### AUFGABE
Hol aus allen Einträgen den Quelltext heraus und schreib jede Zeile unverändert ab.

---- VORHANDENE DATEN

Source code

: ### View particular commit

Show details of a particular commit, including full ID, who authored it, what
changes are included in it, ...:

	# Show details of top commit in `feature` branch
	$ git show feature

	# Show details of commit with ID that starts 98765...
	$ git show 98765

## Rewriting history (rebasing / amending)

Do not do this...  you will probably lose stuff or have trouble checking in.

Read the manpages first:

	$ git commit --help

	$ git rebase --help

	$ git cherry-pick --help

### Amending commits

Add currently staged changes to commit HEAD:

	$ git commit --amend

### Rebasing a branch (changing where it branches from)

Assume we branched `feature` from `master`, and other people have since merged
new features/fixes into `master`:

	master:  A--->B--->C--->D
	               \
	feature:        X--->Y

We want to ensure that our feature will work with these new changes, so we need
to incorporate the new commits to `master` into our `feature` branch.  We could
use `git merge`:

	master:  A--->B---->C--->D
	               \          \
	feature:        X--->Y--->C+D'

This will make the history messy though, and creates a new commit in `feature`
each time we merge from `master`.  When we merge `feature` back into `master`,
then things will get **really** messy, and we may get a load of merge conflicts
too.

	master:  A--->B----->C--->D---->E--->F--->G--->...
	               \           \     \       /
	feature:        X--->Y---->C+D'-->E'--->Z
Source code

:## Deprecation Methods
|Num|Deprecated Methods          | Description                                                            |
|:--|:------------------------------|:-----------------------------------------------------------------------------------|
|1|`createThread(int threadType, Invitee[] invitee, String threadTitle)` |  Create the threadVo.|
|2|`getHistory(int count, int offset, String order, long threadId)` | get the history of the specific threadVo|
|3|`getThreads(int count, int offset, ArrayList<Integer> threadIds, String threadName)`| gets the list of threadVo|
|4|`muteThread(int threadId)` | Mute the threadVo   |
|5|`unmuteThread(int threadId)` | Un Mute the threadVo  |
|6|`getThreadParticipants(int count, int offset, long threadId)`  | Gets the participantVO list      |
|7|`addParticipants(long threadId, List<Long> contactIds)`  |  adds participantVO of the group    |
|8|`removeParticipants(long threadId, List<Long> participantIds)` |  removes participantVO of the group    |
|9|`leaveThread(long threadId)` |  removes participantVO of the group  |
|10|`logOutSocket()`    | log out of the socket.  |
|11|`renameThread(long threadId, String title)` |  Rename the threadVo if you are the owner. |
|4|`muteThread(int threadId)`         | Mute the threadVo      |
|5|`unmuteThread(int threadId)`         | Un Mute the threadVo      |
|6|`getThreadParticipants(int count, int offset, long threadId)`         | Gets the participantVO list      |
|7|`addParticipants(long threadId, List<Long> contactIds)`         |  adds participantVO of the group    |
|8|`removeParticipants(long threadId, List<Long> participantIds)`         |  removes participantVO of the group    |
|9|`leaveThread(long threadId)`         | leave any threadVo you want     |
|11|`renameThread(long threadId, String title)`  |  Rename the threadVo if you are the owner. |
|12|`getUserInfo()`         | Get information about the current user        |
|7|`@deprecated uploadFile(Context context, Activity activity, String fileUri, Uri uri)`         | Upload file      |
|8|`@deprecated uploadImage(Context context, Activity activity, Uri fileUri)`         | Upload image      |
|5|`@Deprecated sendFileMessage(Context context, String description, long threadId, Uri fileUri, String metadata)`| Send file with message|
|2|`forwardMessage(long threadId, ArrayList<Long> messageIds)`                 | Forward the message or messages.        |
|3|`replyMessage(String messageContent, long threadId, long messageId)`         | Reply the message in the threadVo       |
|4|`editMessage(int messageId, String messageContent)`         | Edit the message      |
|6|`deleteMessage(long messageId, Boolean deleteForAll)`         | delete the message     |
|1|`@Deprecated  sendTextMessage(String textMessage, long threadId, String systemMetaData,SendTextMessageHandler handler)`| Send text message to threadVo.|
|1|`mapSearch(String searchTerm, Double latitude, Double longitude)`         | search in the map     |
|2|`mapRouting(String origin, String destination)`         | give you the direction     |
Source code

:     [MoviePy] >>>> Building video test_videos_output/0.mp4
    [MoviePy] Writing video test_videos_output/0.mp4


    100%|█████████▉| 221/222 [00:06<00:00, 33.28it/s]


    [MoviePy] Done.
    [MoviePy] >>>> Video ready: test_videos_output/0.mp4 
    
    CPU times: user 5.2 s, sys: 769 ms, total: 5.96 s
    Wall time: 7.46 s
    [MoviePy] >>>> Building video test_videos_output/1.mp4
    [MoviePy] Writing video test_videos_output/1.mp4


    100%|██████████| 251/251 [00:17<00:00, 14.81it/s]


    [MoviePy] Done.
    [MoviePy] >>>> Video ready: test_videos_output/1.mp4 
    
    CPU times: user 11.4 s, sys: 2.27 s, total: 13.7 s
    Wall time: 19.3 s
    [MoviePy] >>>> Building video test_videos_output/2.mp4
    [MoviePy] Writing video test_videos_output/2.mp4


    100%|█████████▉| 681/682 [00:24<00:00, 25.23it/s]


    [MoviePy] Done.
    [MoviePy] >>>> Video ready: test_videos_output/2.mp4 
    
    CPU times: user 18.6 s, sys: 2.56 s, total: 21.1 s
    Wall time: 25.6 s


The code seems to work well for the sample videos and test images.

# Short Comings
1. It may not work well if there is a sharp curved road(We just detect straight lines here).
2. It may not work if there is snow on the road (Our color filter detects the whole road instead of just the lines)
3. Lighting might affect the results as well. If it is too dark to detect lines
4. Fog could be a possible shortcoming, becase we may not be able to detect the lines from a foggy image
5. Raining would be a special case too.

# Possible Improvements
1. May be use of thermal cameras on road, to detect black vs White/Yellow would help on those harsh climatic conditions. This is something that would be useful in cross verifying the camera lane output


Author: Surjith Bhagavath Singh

--------

### LÖSUNG
Source code

: ### View particular commit

Show details of a particular commit, including full ID, who authored it, what
changes are included in it, ...:

	# Show details of top commit in `feature` branch
	$ git show feature

	# Show details of commit with ID that starts 98765...
	$ git show 98765

## Rewriting history (rebasing / amending)

Do not do this...  you will probably lose stuff or have trouble checking in.

Read the manpages first:

	$ git commit --help

	$ git rebase --help

	$ git cherry-pick --help

### Amending commits

Add currently staged changes to commit HEAD:

	$ git commit --amend

### Rebasing a branch (changing where it branches from)

Assume we branched `feature` from `master`, and other people have since merged
new features/fixes into `master`:

	master:  A--->B--->C--->D
	               \
	feature:        X--->Y

We want to ensure that our feature will work with these new changes, so we need
to incorporate the new commits to `master` into our `feature` branch.  We could
use `git merge`:

	master:  A--->B---->C--->D
	               \          \
	feature:        X--->Y--->C+D'

This will make the history messy though, and creates a new commit in `feature`
each time we merge from `master`.  When we merge `feature` back into `master`,
then things will get **really** messy, and we may get a load of merge conflicts
too.

	master:  A--->B----->C--->D---->E--->F--->G--->...
	               \           \     \       /
	feature:        X--->Y---->C+D'-->E'--->Z
Source code

:## Deprecation Methods
|Num|Deprecated Methods          | Description                                                            |
|:--|:------------------------------|:-----------------------------------------------------------------------------------|
|1|`createThread(int threadType, Invitee[] invitee, String threadTitle)` |  Create the threadVo.|
|2|`getHistory(int count, int offset, String order, long threadId)` | get the history of the specific threadVo|
|3|`getThreads(int count, int offset, ArrayList<Integer> threadIds, String threadName)`| gets the list of threadVo|
|4|`muteThread(int threadId)` | Mute the threadVo   |
|5|`unmuteThread(int threadId)` | Un Mute the threadVo  |
|6|`getThreadParticipants(int count, int offset, long threadId)`  | Gets the participantVO list      |
|7|`addParticipants(long threadId, List<Long> contactIds)`  |  adds participantVO of the group    |
|8|`removeParticipants(long threadId, List<Long> participantIds)` |  removes participantVO of the group    |
|9|`leaveThread(long threadId)` |  removes participantVO of the group  |
|10|`logOutSocket()`    | log out of the socket.  |
|11|`renameThread(long threadId, String title)` |  Rename the threadVo if you are the owner. |
|4|`muteThread(int threadId)`         | Mute the threadVo      |
|5|`unmuteThread(int threadId)`         | Un Mute the threadVo      |
|6|`getThreadParticipants(int count, int offset, long threadId)`         | Gets the participantVO list      |
|7|`addParticipants(long threadId, List<Long> contactIds)`         |  adds participantVO of the group    |
|8|`removeParticipants(long threadId, List<Long> participantIds)`         |  removes participantVO of the group    |
|9|`leaveThread(long threadId)`         | leave any threadVo you want     |
|11|`renameThread(long threadId, String title)`  |  Rename the threadVo if you are the owner. |
|12|`getUserInfo()`         | Get information about the current user        |
|7|`@deprecated uploadFile(Context context, Activity activity, String fileUri, Uri uri)`         | Upload file      |
|8|`@deprecated uploadImage(Context context, Activity activity, Uri fileUri)`         | Upload image      |
|5|`@Deprecated sendFileMessage(Context context, String description, long threadId, Uri fileUri, String metadata)`| Send file with message|
|2|`forwardMessage(long threadId, ArrayList<Long> messageIds)`                 | Forward the message or messages.        |
|3|`replyMessage(String messageContent, long threadId, long messageId)`         | Reply the message in the threadVo       |
|4|`editMessage(int messageId, String messageContent)`         | Edit the message      |
|6|`deleteMessage(long messageId, Boolean deleteForAll)`         | delete the message     |
|1|`@Deprecated  sendTextMessage(String textMessage, long threadId, String systemMetaData,SendTextMessageHandler handler)`| Send text message to threadVo.|
|1|`mapSearch(String searchTerm, Double latitude, Double longitude)`         | search in the map     |
|2|`mapRouting(String origin, String destination)`         | give you the direction     |
Source code

:     [MoviePy] >>>> Building video test_videos_output/0.mp4
    [MoviePy] Writing video test_videos_output/0.mp4


    100%|█████████▉| 221/222 [00:06<00:00, 33.28it/s]


    [MoviePy] Done.
    [MoviePy] >>>> Video ready: test_videos_output/0.mp4 
    
    CPU times: user 5.2 s, sys: 769 ms, total: 5.96 s
    Wall time: 7.46 s
    [MoviePy] >>>> Building video test_videos_output/1.mp4
    [MoviePy] Writing video test_videos_output/1.mp4


    100%|██████████| 251/251 [00:17<00:00, 14.81it/s]


    [MoviePy] Done.
    [MoviePy] >>>> Video ready: test_videos_output/1.mp4 
    
    CPU times: user 11.4 s, sys: 2.27 s, total: 13.7 s
    Wall time: 19.3 s
    [MoviePy] >>>> Building video test_videos_output/2.mp4
    [MoviePy] Writing video test_videos_output/2.mp4


    100%|█████████▉| 681/682 [00:24<00:00, 25.23it/s]


    [MoviePy] Done.
    [MoviePy] >>>> Video ready: test_videos_output/2.mp4 
    
    CPU times: user 18.6 s, sys: 2.56 s, total: 21.1 s
    Wall time: 25.6 s


The code seems to work well for the sample videos and test images.

# Short Comings
1. It may not work well if there is a sharp curved road(We just detect straight lines here).
2. It may not work if there is snow on the road (Our color filter detects the whole road instead of just the lines)
3. Lighting might affect the results as well. If it is too dark to detect lines
4. Fog could be a possible shortcoming, becase we may not be able to detect the lines from a foggy image
5. Raining would be a special case too.

# Possible Improvements
1. May be use of thermal cameras on road, to detect black vs White/Yellow would help on those harsh climatic conditions. This is something that would be useful in cross verifying the camera lane output


Author: Surjith Bhagavath Singh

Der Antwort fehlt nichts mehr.